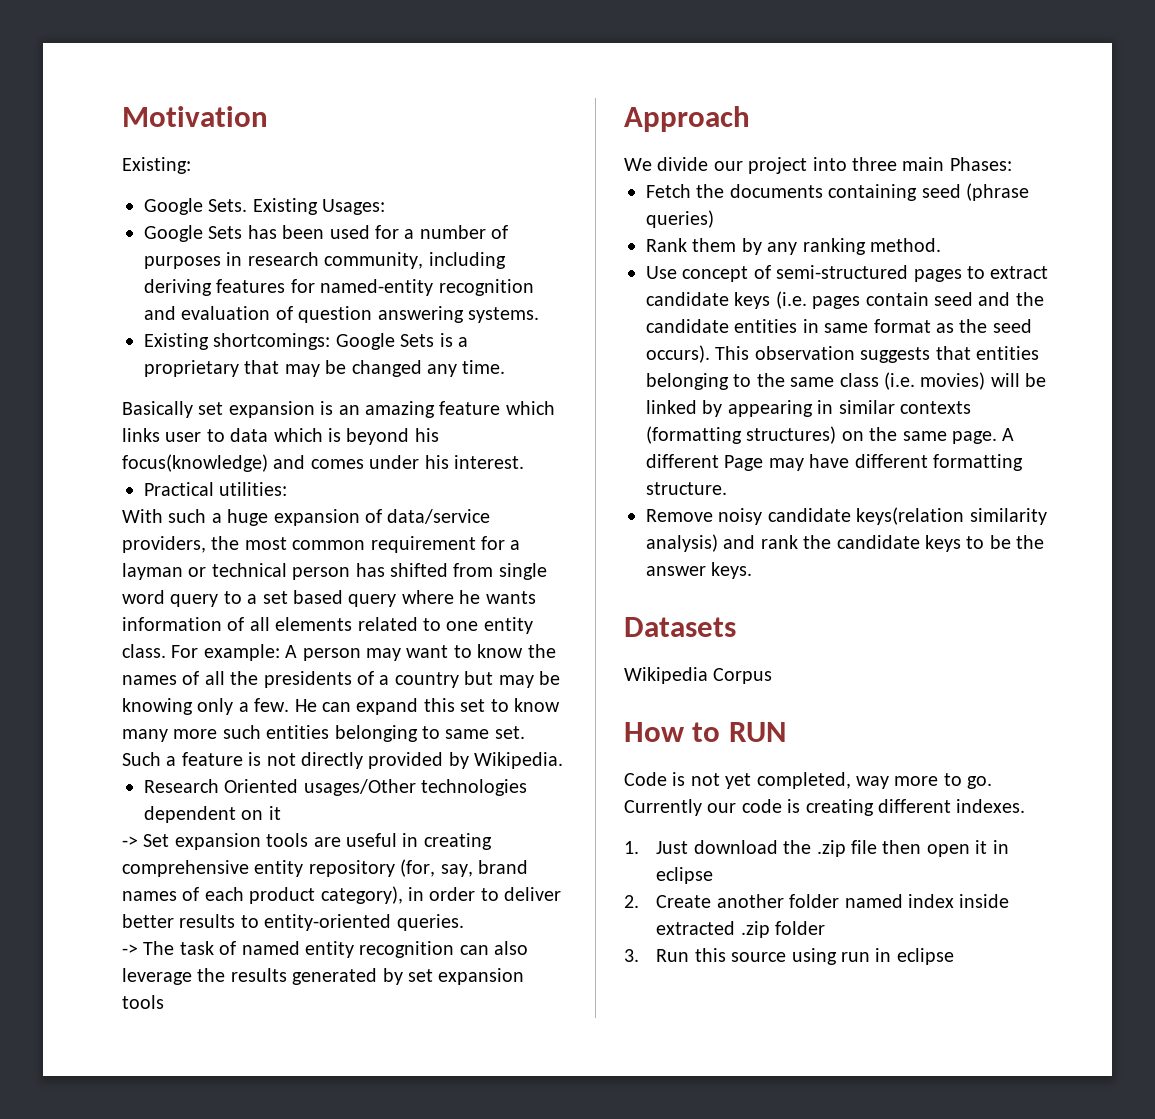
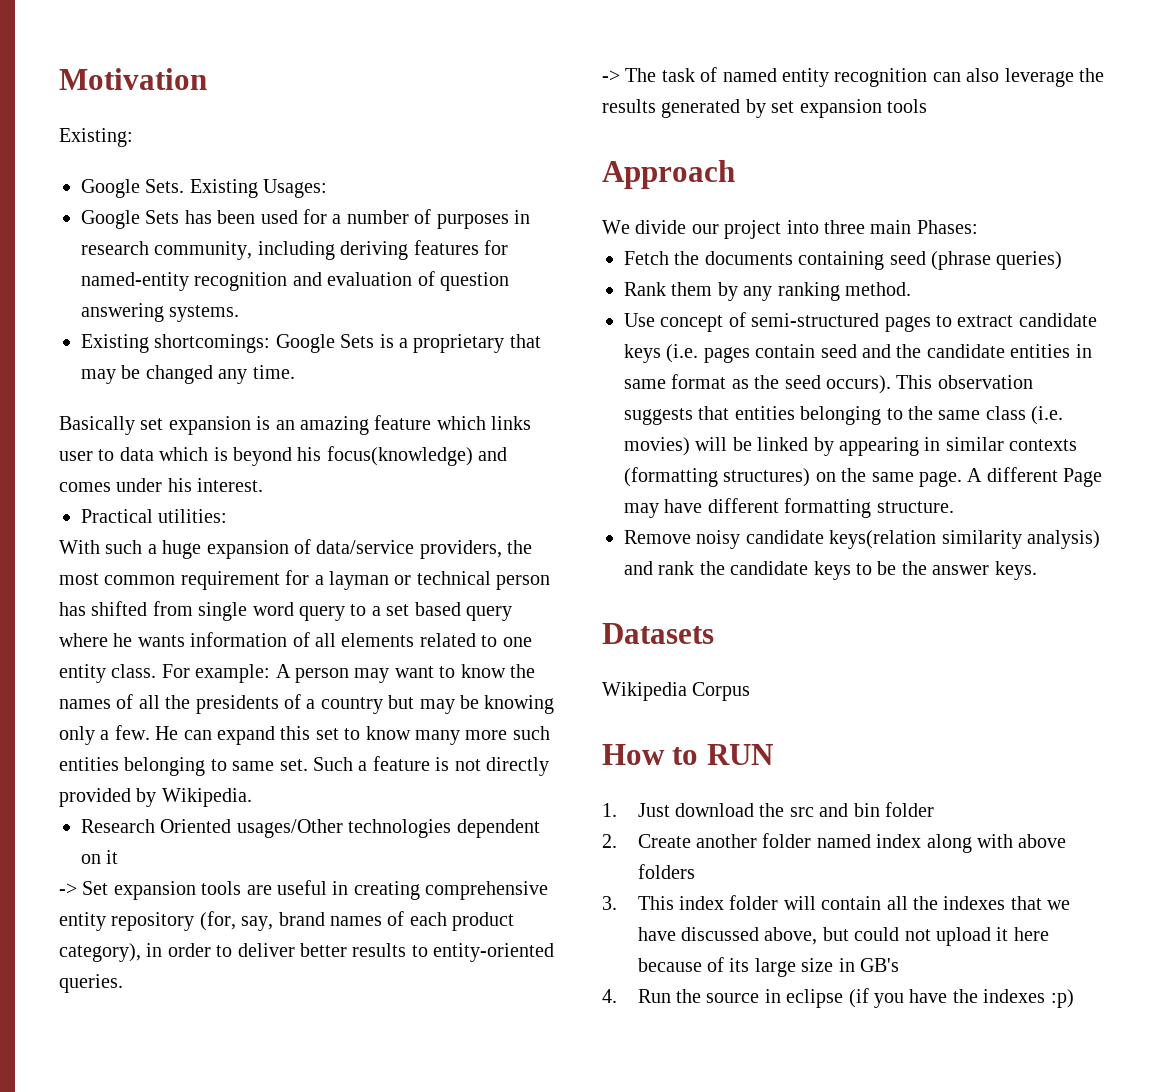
[624,772,993,789] [624,799,1026,816] [624,840,1009,857] [656,867,714,884] Code is not yet completed, way more to go. Currently our code is creating different indexes. // 1. Just download the .zip file then open it in eclipse -> [602,802,935,817] 1. Just download the src and bin folder
[959,894,1010,908] [656,921,826,938] [624,948,954,965] inside extracted .zip folder // 3. Run this source using run in eclipse -> [926,834,1067,853] [637,864,695,879] [602,895,1071,910] [637,927,1049,946] [637,957,900,977] [602,988,1074,1008] along with above folders // 3. This index folder will contain all the indexes that we have discussed above, but could not upload it here because of its large size in GB's // 4. Run the source in eclipse (if you have the indexes :p)

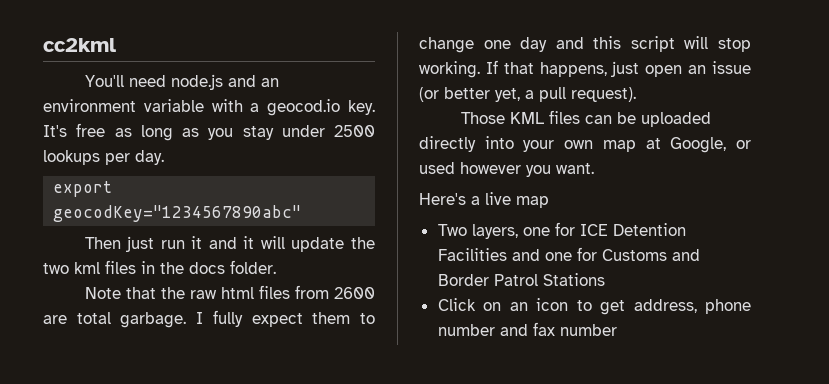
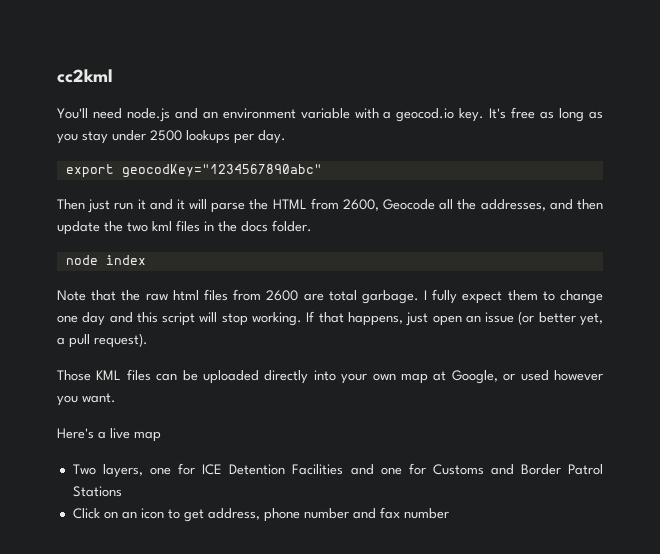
(285, 242) none -> [211,198,604,213] parse the HTML from 2600, Geocode all the addresses, and then
(276, 267) none -> [65,255,146,265] // node index

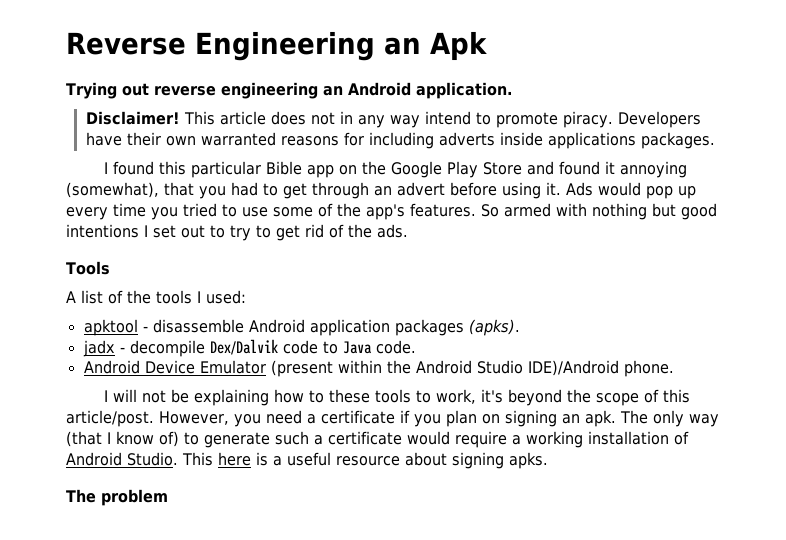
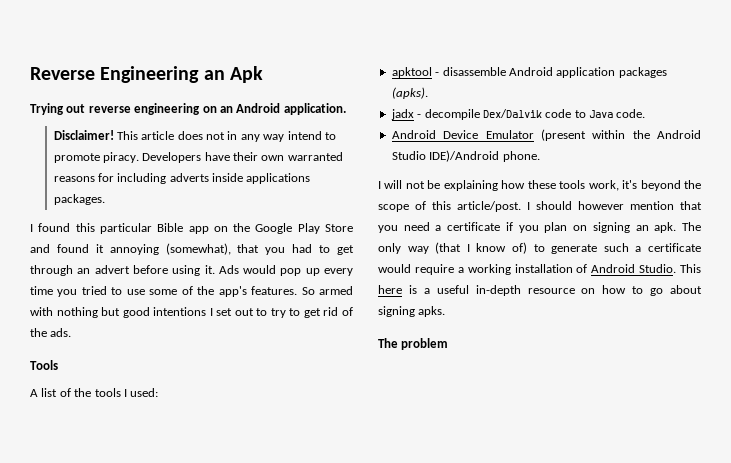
(318, 90) none -> [202,106,217,113] on
[309,390,325,403] to -> (526, 184) none
[416,390,432,403] to -> (586, 184) none
[159,411,229,425] However, -> [527,201,702,210] I should however mention that
[336,456,400,466] resource -> [475,285,664,296] in-depth resource on how to go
○ ○ ○ ○ ○ ○ ○
Report each line above that includes the string "none".

(285, 242) none -> [211,198,604,213] parse the HTML from 2600, Geocode all the addresses, and then
(276, 267) none -> [65,255,146,265] // node index
(318, 90) none -> [202,106,217,113] on
[309,390,325,403] to -> (526, 184) none
[416,390,432,403] to -> (586, 184) none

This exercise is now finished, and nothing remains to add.